_Texto_
################
O calendário continua no teu mês. Aquele que costumava ser o meu mês, passou a ser o teu.
Havia uma música que chamava a atenção para os relógios dos mortos.
Os óculos dos mortos. Os objectos dos mortos.
Por mais que eu tente saber se ainda te encontras aqui, tudo dói.
Ontem fiz bolo de chocolate, aquele que tu gostas, de tabuleiro. Deixei-te na cozinha para comeres enquanto vias a bola. Se calhar não viste, ou então não tinhas fome. Se calhar a culpa foi minha por ter memorizado os cubos de bolo que cortei. Devia ter-me esquecido.
Hoje liguei à mãe e, por talvez um segundo ou menos, pensei em perguntar por ti.
Não sei se estou a lidar bem com isto. Se calhar devia ter chorado mais na altura "certa". Se calhar agora já tinha mudado o calendário.
################
_Dados registados_
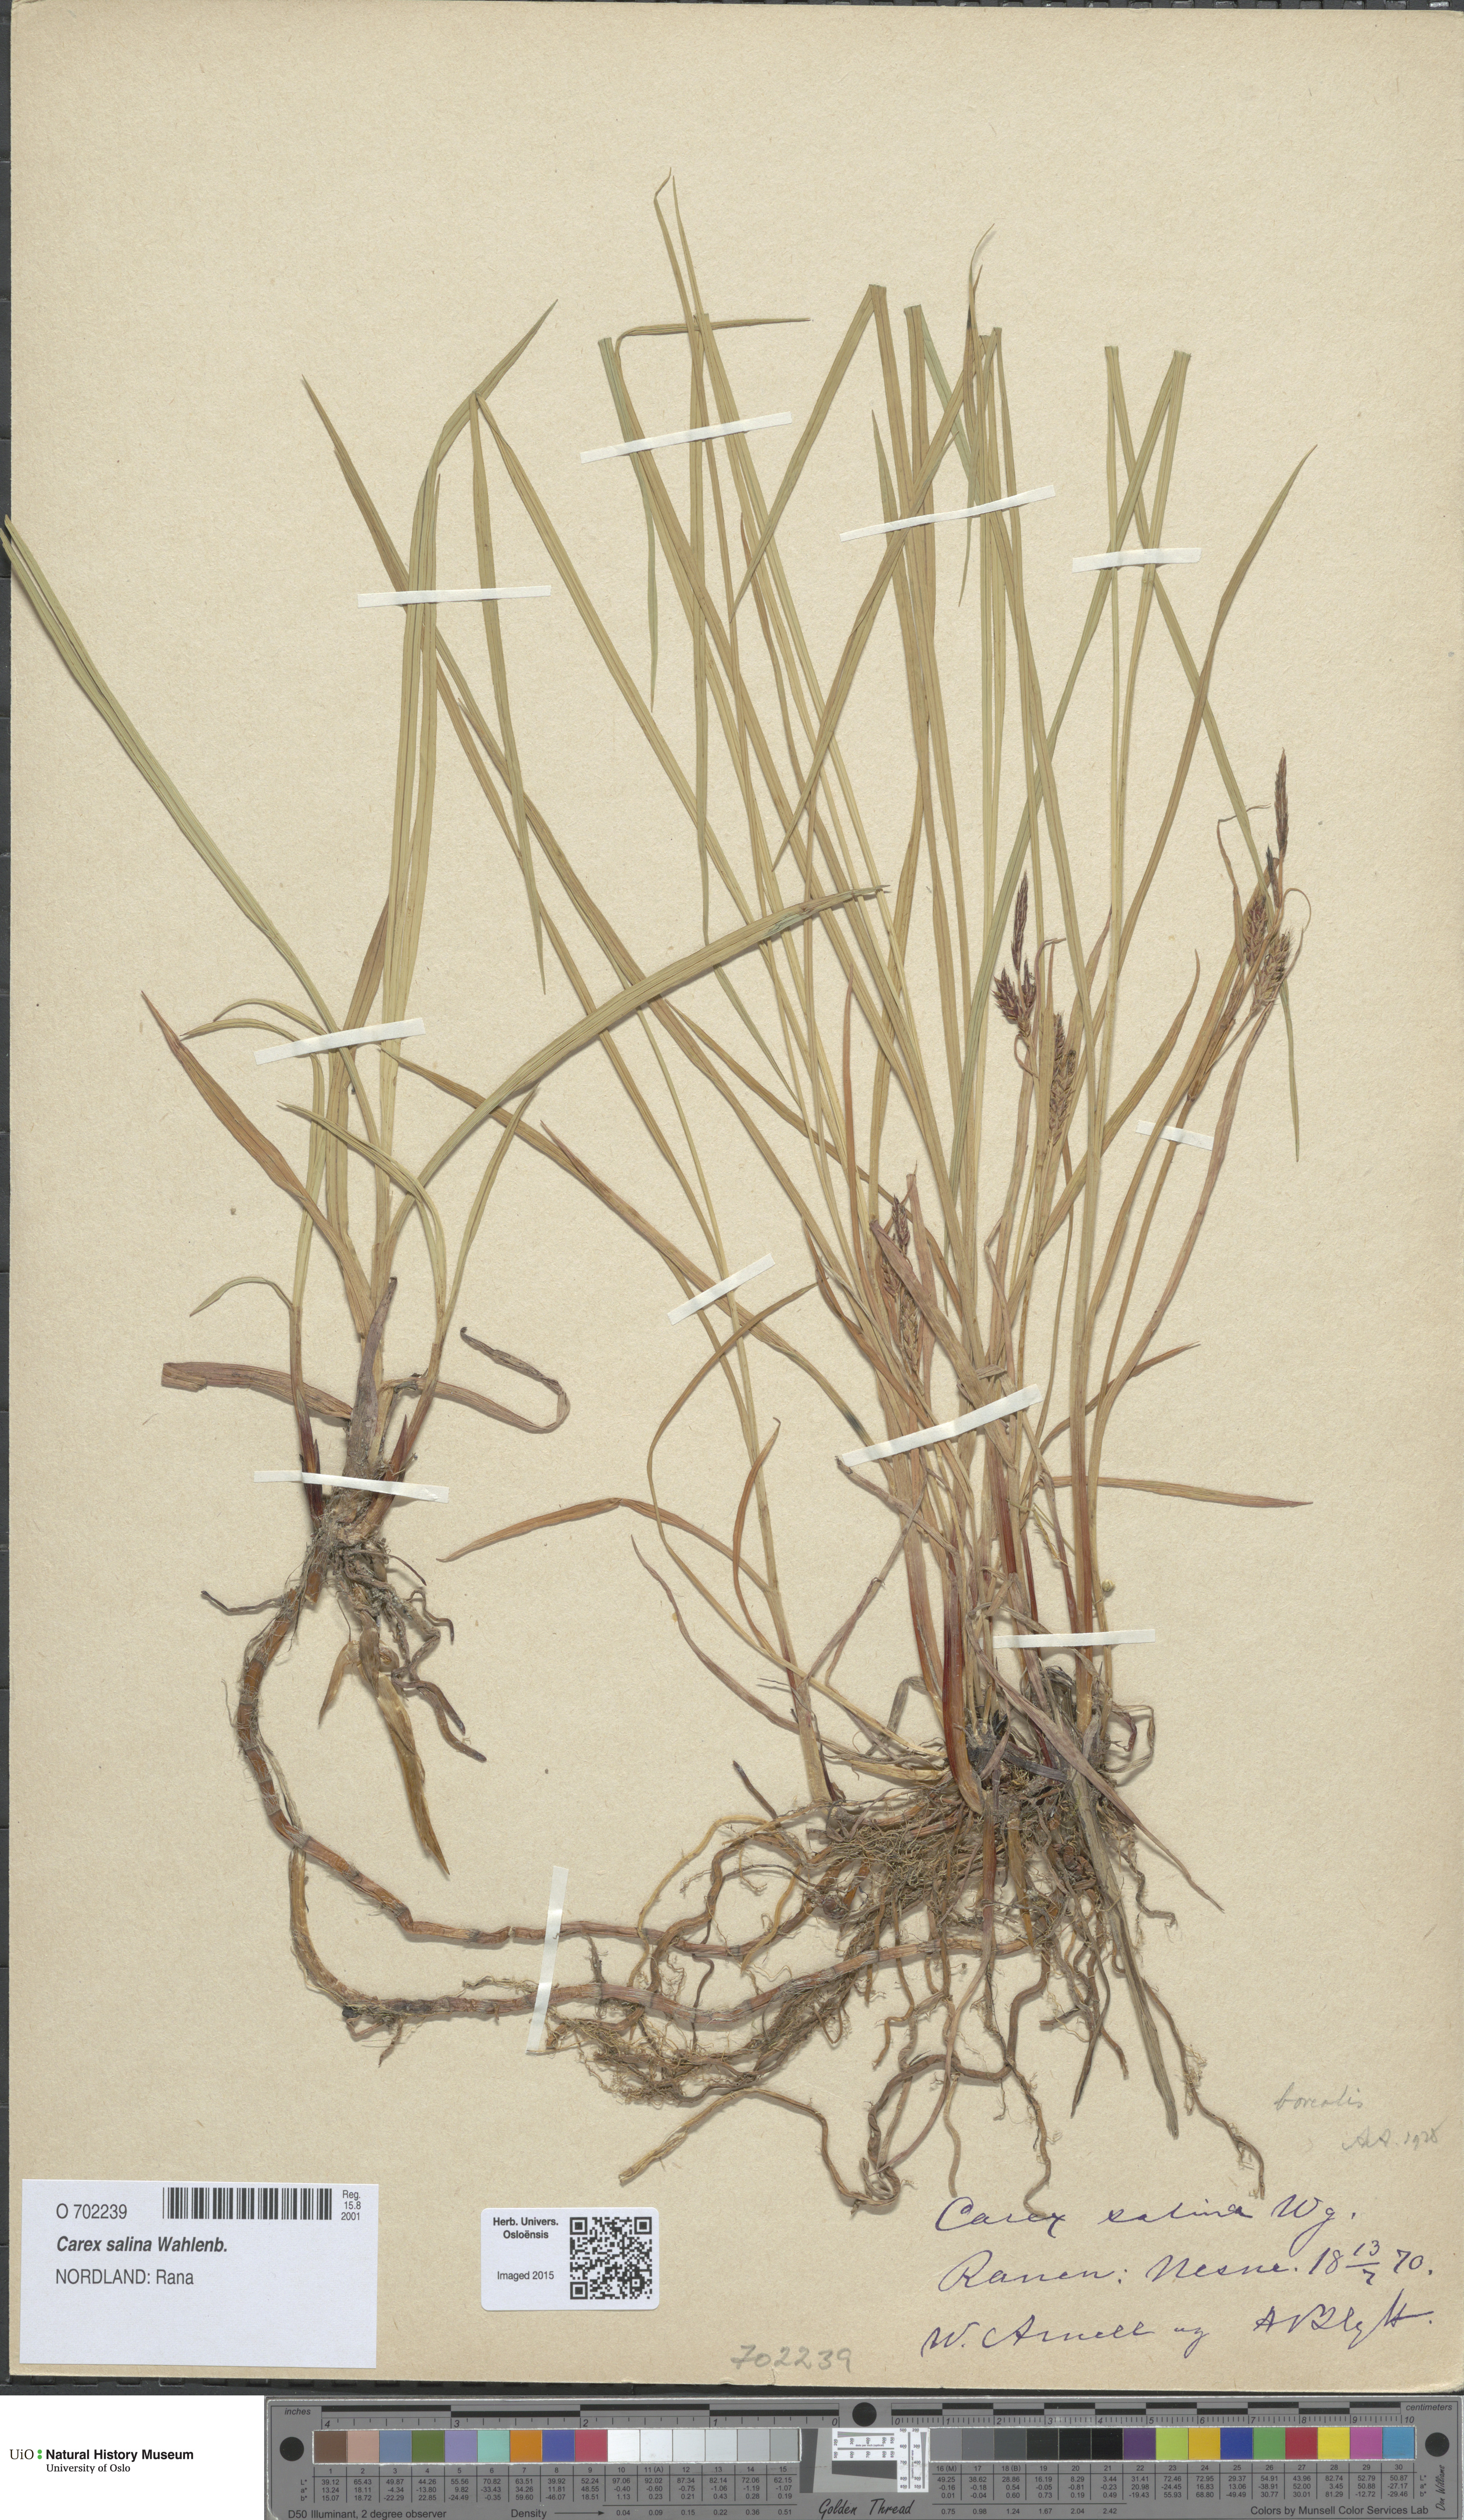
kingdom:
################
_Exercícios_
a – No texto sobre o luto, que bolo foi feito ontem e onde ficou?
b – Continue o texto sobre o luto a partir da sua última frase.

_Respostas_
a – Um bolo de chocolate de tabuleiro, que ficou na cozinha.

b –
Se eu te conseguisse escrever um email, eu dizia-te o quanto estou contente com o meu novo trabalho. E o quanto estou contente por te poder dizer que já não preciso que me dês uma mesada (vou precisar sempre de ti.) Sim, pai, bora por esse dinheiro de parte, e fazer uma conta poupança - porque nunca se sabe o dia de amanhã. (Aprendi tanto contigo.) Eu sei que tu me fazias sempre as vontades, mas desta vez, faço eu uma tua (sigo o teu conselho.) Não, não posso ir ao Avante, porque nessa altura começam as aulas. Vou-te fazer ficares orgulhoso de mim, e contente de eu ter vindo para cá. E, em resposta, tu dizias uma daquelas frases conhecedoras, como todos os bons pais dizem. Nunca foste exigente, mas acreditas nos caminhos que eu escolhia. E isso era suficiente. A dor da tua falta só passa quando eu fico envergonhada de estar a chorar. Tu não percebias isso e não gostavas de nos ver chorar. Eu fico envergonhada porque sei que me estás a ver.
É estranho, mas parece que ainda estou a falar contigo no Skype todos os dias, a caminho da universidade. Parecia que não dizíamos muito, mas nós sabemos que não era bem assim.